(Goal of the exercise)
Send back every line of the data exactly.

********

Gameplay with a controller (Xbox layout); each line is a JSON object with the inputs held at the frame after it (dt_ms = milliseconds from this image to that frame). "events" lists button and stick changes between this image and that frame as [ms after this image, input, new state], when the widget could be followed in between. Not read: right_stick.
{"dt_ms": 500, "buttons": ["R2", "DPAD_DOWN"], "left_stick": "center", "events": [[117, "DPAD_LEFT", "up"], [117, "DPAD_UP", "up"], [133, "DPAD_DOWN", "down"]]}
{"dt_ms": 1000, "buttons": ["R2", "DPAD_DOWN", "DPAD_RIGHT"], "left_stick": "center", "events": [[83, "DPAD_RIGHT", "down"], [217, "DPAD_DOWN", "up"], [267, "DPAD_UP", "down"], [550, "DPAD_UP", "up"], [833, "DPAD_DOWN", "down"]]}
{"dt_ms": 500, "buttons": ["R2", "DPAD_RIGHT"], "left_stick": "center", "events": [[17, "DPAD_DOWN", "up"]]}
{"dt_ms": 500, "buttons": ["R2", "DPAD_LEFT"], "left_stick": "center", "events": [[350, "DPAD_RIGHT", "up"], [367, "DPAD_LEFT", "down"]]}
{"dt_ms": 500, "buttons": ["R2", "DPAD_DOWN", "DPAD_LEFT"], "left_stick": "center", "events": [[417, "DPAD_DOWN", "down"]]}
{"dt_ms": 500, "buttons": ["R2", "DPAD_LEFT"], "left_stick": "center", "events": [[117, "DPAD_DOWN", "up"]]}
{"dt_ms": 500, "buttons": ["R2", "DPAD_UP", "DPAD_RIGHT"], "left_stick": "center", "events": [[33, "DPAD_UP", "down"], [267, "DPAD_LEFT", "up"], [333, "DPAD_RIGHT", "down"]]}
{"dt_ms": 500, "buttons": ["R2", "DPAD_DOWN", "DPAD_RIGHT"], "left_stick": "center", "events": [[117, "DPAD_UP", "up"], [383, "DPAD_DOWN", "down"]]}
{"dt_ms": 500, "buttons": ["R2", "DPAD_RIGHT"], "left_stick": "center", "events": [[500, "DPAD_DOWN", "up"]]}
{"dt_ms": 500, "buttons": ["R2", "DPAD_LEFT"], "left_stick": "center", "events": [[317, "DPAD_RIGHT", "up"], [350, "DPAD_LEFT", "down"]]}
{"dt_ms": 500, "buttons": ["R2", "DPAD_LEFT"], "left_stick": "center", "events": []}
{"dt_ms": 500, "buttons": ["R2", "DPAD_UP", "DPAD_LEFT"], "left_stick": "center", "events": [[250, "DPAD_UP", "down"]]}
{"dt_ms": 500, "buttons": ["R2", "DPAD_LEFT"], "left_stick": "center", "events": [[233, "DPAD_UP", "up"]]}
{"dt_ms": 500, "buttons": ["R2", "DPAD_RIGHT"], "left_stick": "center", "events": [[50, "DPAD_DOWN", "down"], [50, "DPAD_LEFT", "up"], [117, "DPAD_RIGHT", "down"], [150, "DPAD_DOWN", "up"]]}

********

(Expected answer)
Gameplay with a controller (Xbox layout); each line is a JSON object with the inputs held at the frame after it (dt_ms = milliseconds from this image to that frame). "events" lists button and stick changes between this image and that frame as [ms after this image, input, new state], when the widget could be followed in between. Not read: right_stick.
{"dt_ms": 500, "buttons": ["R2", "DPAD_DOWN"], "left_stick": "center", "events": [[117, "DPAD_LEFT", "up"], [117, "DPAD_UP", "up"], [133, "DPAD_DOWN", "down"]]}
{"dt_ms": 1000, "buttons": ["R2", "DPAD_DOWN", "DPAD_RIGHT"], "left_stick": "center", "events": [[83, "DPAD_RIGHT", "down"], [217, "DPAD_DOWN", "up"], [267, "DPAD_UP", "down"], [550, "DPAD_UP", "up"], [833, "DPAD_DOWN", "down"]]}
{"dt_ms": 500, "buttons": ["R2", "DPAD_RIGHT"], "left_stick": "center", "events": [[17, "DPAD_DOWN", "up"]]}
{"dt_ms": 500, "buttons": ["R2", "DPAD_LEFT"], "left_stick": "center", "events": [[350, "DPAD_RIGHT", "up"], [367, "DPAD_LEFT", "down"]]}
{"dt_ms": 500, "buttons": ["R2", "DPAD_DOWN", "DPAD_LEFT"], "left_stick": "center", "events": [[417, "DPAD_DOWN", "down"]]}
{"dt_ms": 500, "buttons": ["R2", "DPAD_LEFT"], "left_stick": "center", "events": [[117, "DPAD_DOWN", "up"]]}
{"dt_ms": 500, "buttons": ["R2", "DPAD_UP", "DPAD_RIGHT"], "left_stick": "center", "events": [[33, "DPAD_UP", "down"], [267, "DPAD_LEFT", "up"], [333, "DPAD_RIGHT", "down"]]}
{"dt_ms": 500, "buttons": ["R2", "DPAD_DOWN", "DPAD_RIGHT"], "left_stick": "center", "events": [[117, "DPAD_UP", "up"], [383, "DPAD_DOWN", "down"]]}
{"dt_ms": 500, "buttons": ["R2", "DPAD_RIGHT"], "left_stick": "center", "events": [[500, "DPAD_DOWN", "up"]]}
{"dt_ms": 500, "buttons": ["R2", "DPAD_LEFT"], "left_stick": "center", "events": [[317, "DPAD_RIGHT", "up"], [350, "DPAD_LEFT", "down"]]}
{"dt_ms": 500, "buttons": ["R2", "DPAD_LEFT"], "left_stick": "center", "events": []}
{"dt_ms": 500, "buttons": ["R2", "DPAD_UP", "DPAD_LEFT"], "left_stick": "center", "events": [[250, "DPAD_UP", "down"]]}
{"dt_ms": 500, "buttons": ["R2", "DPAD_LEFT"], "left_stick": "center", "events": [[233, "DPAD_UP", "up"]]}
{"dt_ms": 500, "buttons": ["R2", "DPAD_RIGHT"], "left_stick": "center", "events": [[50, "DPAD_DOWN", "down"], [50, "DPAD_LEFT", "up"], [117, "DPAD_RIGHT", "down"], [150, "DPAD_DOWN", "up"]]}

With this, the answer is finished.